Advertisement

Chinese President Xi Jinping praises normalisation of ties with Norway

Chinese President Xi Jinping on Monday praised the normalisation of relations with Norway, six years after a dispute over the Nobel Peace Prize, as Norway's prime minister said she was glad to be back.

Beijing: Chinese President Xi Jinping on Monday praised the normalisation of relations with Norway, six years after a dispute over the Nobel Peace Prize, as Norway's prime minister said she was glad to be back.

The visit by Erna Solberg is the first high-level exchange since December, when the two countries normalised ties that soured after the Oslo-based Nobel Committee awarded the 2010 Peace Prize to the still-imprisoned Chinese activist Liu Xiaobo.

Solberg's visit, the first to China by a Norwegian prime minister for a decade, began Friday and will end Tuesday.

"Your visit this time holds a lot of significance," Xi told her at a meeting in the Great Hall of the People.

He noted that Norway had been one of the first Western countries to recognise the People's Republic of China, and one of the earliest to recognise its status as a market economy.

Solberg said she was "delighted to be back" in China and Norway's king was also happy to accept Xi's invitation to visit in the autumn of 2018.

On Friday she met Premier Li Keqiang, signing numerous cooperation documents including an agreement to resume negotiations on a free trade pact.

Liu Xiaobo was sentenced in 2009 to 11 years in jail for "subversion", after he co-wrote a text calling for democracy in China. His wife Liu Xia remains under house arrest.

Diplomatic relations and trade talks were frozen after Liu was given his Nobel.
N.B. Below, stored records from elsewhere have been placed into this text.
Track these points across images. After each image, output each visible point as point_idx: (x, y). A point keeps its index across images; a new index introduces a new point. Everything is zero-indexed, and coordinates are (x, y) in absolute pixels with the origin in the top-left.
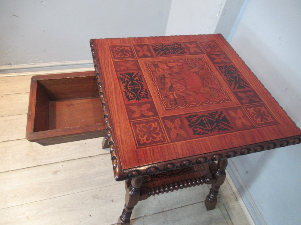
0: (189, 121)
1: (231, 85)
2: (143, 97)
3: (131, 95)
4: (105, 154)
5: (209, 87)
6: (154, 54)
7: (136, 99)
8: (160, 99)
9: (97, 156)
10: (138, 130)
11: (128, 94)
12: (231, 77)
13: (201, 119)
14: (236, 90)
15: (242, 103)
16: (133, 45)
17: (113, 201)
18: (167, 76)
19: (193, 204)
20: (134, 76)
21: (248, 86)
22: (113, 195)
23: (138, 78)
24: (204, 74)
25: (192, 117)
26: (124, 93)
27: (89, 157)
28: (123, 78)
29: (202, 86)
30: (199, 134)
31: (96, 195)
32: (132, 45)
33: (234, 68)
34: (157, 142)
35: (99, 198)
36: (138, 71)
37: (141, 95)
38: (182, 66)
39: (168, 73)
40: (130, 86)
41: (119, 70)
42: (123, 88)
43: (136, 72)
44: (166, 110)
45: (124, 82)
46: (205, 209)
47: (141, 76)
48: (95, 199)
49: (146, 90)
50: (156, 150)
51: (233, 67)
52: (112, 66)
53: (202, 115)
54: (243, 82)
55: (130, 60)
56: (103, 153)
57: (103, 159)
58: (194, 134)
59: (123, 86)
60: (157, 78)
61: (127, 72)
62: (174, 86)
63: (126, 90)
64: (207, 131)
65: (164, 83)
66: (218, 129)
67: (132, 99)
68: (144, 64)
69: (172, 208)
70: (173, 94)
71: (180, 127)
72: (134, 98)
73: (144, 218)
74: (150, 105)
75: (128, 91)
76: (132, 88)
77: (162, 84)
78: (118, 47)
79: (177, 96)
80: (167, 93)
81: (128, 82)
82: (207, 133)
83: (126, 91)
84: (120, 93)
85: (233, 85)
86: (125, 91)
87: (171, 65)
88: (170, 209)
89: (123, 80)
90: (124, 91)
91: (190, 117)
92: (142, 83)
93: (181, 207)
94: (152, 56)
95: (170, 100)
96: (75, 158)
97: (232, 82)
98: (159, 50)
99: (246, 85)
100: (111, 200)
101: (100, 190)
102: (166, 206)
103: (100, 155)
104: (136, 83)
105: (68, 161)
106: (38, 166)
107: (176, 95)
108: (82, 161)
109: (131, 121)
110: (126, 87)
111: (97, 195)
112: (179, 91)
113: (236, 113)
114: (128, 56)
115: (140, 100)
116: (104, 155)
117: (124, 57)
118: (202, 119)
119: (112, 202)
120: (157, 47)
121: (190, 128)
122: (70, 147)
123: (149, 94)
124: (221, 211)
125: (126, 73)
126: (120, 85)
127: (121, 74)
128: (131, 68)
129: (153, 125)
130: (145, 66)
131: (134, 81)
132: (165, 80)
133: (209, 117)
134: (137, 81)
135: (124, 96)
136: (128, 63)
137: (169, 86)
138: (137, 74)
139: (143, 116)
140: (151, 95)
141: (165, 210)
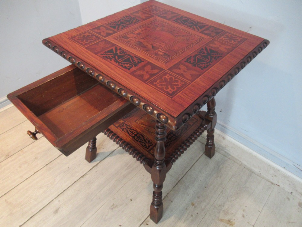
0: (190, 63)
1: (194, 29)
2: (139, 62)
3: (127, 66)
4: (95, 166)
5: (181, 36)
6: (116, 30)
7: (134, 66)
8: (154, 58)
9: (88, 172)
10: (159, 85)
11: (124, 65)
12: (189, 24)
14: (200, 30)
15: (213, 37)
16: (90, 30)
17: (131, 200)
18: (142, 41)
19: (197, 161)
20: (114, 51)
21: (205, 25)
22: (128, 196)
23: (120, 51)
24: (168, 29)
25: (189, 59)
26: (120, 67)
27: (81, 177)
28: (108, 56)
29: (175, 37)
30: (205, 67)
31: (112, 206)
32: (88, 31)
34: (182, 87)
35: (117, 206)
36: (115, 46)
37: (136, 62)
38: (146, 30)
39: (141, 39)
40: (119, 60)
41: (96, 52)
42: (114, 63)
43: (113, 48)
44: (165, 63)
46: (208, 158)
47: (121, 49)
48: (114, 209)
49: (135, 56)
50: (187, 92)
51: (184, 17)
53: (194, 55)
54: (200, 24)
55: (99, 42)
56: (93, 166)
57: (96, 172)
58: (202, 69)
60: (135, 45)
61: (106, 51)
62: (154, 45)
64: (208, 64)
65: (145, 46)
66: (214, 59)
68: (113, 40)
69: (184, 174)
70: (159, 51)
71: (187, 70)
72: (131, 66)
73: (168, 196)
74: (149, 65)
76: (123, 60)
77: (143, 47)
78: (78, 36)
79: (164, 51)
80: (154, 52)
81: (115, 57)
82: (209, 65)
83: (120, 64)
84: (115, 67)
87: (137, 32)
88: (183, 175)
89: (109, 58)
91: (187, 60)
92: (127, 54)
93: (190, 168)
94: (115, 32)
95: (162, 56)
96: (68, 187)
97: (192, 27)
98: (116, 26)
99: (204, 25)
100: (130, 200)
101: (113, 199)
102: (178, 175)
103: (91, 170)
104: (122, 55)
105: (62, 193)
106: (31, 217)
107: (162, 50)
108: (77, 185)
109: (146, 82)
110: (117, 62)
111: (114, 204)
112: (162, 47)
113: (215, 44)
114: (94, 39)
115: (138, 65)
116: (95, 168)
117: (91, 42)
118: (197, 58)
119: (131, 202)
120: (111, 24)
121: (195, 66)
122: (55, 180)
123: (140, 58)
124: (219, 153)
126: (110, 62)
127: (102, 54)
128: (106, 47)
129: (166, 77)
130: (116, 41)
131: (118, 55)
132: (143, 44)
133: (200, 54)
134: (120, 53)
135: (122, 68)
136: (99, 44)
137: (151, 47)
138: (116, 49)
139: (152, 75)
140: (143, 59)
141: (179, 179)
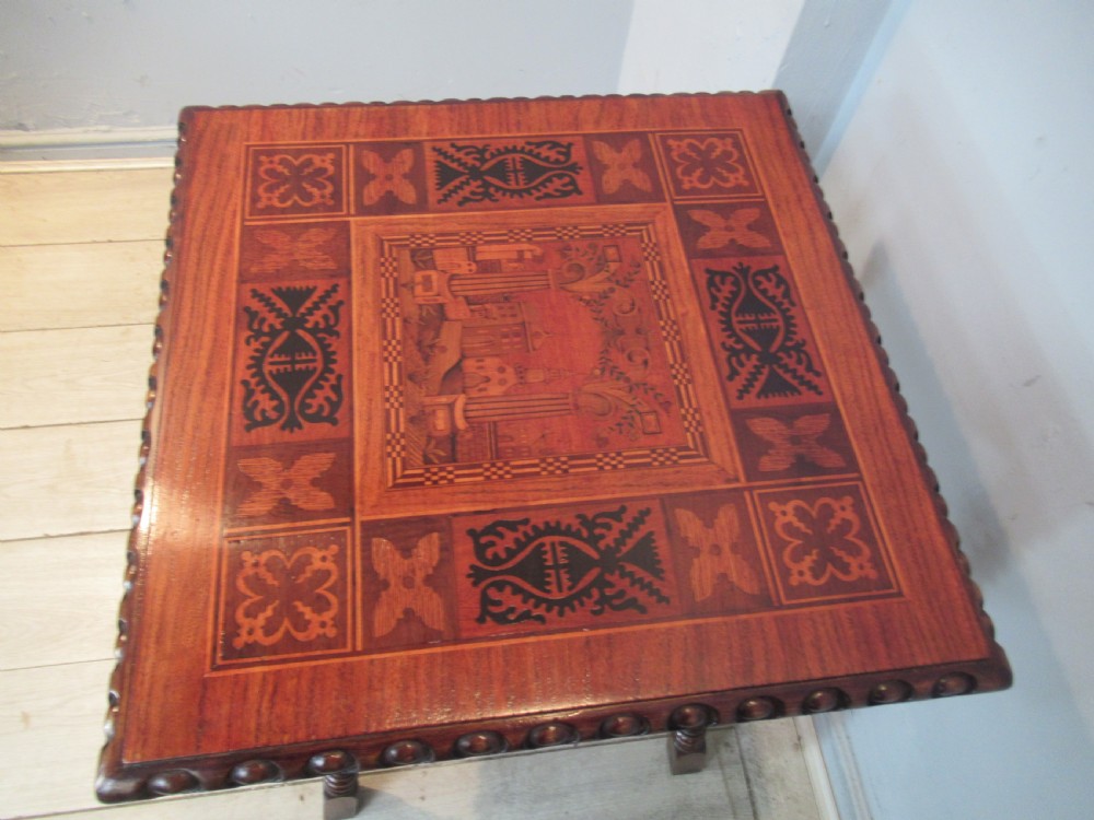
0: (480, 550)
1: (734, 374)
2: (316, 418)
3: (266, 403)
5: (627, 380)
6: (433, 196)
7: (281, 422)
8: (388, 430)
10: (246, 580)
11: (258, 395)
12: (748, 332)
13: (536, 543)
14: (751, 400)
15: (752, 472)
16: (356, 144)
18: (457, 311)
20: (308, 304)
21: (816, 381)
23: (324, 316)
24: (627, 307)
25: (499, 529)
26: (240, 391)
28: (260, 316)
29: (598, 372)
30: (502, 619)
32: (347, 144)
33: (781, 281)
34: (309, 645)
36: (335, 281)
37: (310, 406)
38: (538, 260)
39: (466, 297)
40: (276, 358)
41: (254, 270)
42: (243, 361)
43: (322, 286)
44: (394, 485)
45: (258, 334)
47: (339, 310)
49: (339, 378)
50: (290, 685)
51: (778, 276)
52: (228, 252)
53: (547, 523)
54: (799, 362)
55: (316, 225)
58: (481, 619)
59: (246, 353)
60: (405, 321)
61: (284, 285)
62: (470, 364)
63: (253, 376)
64: (542, 609)
65: (432, 347)
66: (596, 603)
67: (267, 421)
68: (370, 243)
70: (451, 406)
71: (428, 580)
72: (274, 416)
74: (332, 455)
75: (263, 381)
76: (281, 367)
77: (420, 350)
78: (286, 152)
79: (466, 418)
80: (427, 400)
81: (274, 335)
82: (541, 619)
83: (253, 381)
84: (223, 388)
85: (744, 373)
86: (248, 378)
87: (488, 253)
89: (256, 327)
90: (245, 383)
91: (491, 528)
92: (330, 345)
94: (421, 206)
95: (430, 437)
97: (743, 357)
98: (462, 174)
99: (809, 376)
104: (307, 344)
107: (465, 411)
109: (228, 531)
110: (257, 363)
112: (483, 394)
113: (709, 523)
114: (317, 200)
115: (300, 427)
117: (296, 208)
118: (542, 545)
120: (457, 155)
121: (475, 584)
123: (346, 399)
124: (725, 780)
125: (280, 289)
126: (235, 351)
127: (255, 293)
128: (309, 265)
129: (317, 555)
130: (372, 254)
131: (300, 332)
132: (437, 335)
133: (578, 536)
134: (314, 331)
135: (238, 404)
136: (304, 237)
137: (448, 367)
138: (328, 294)
139: (284, 510)
140: (351, 408)
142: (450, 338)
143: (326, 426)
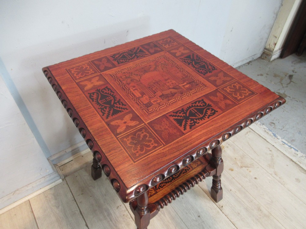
0: (206, 73)
2: (204, 102)
7: (210, 107)
13: (198, 68)
18: (159, 93)
20: (179, 118)
26: (211, 118)
28: (190, 125)
30: (214, 67)
36: (168, 117)
37: (203, 105)
41: (178, 134)
45: (195, 122)
47: (176, 112)
52: (177, 142)
55: (154, 129)
59: (201, 121)
63: (206, 117)
65: (172, 94)
67: (212, 110)
75: (205, 115)
76: (199, 114)
77: (174, 95)
84: (213, 121)
86: (207, 118)
90: (208, 118)
98: (114, 109)
104: (189, 113)
107: (182, 84)
112: (176, 83)
115: (208, 104)
123: (197, 100)
129: (228, 90)
132: (168, 94)
136: (160, 129)
142: (167, 92)
143: (204, 100)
Norway's salmon industry suffered as exports to China were halted.

Exchanges only resumed last December after Norway pledged its commitment to the one-China policy and respect for China's territorial integrity.

The Western media often blamed China for "converting its economic power into strategic influence", but cooperating on economic goals was ultimately more beneficial than clashing over human rights issues, an editorial in the Global Times newspaper, which often takes a nationalistic tone, said Monday.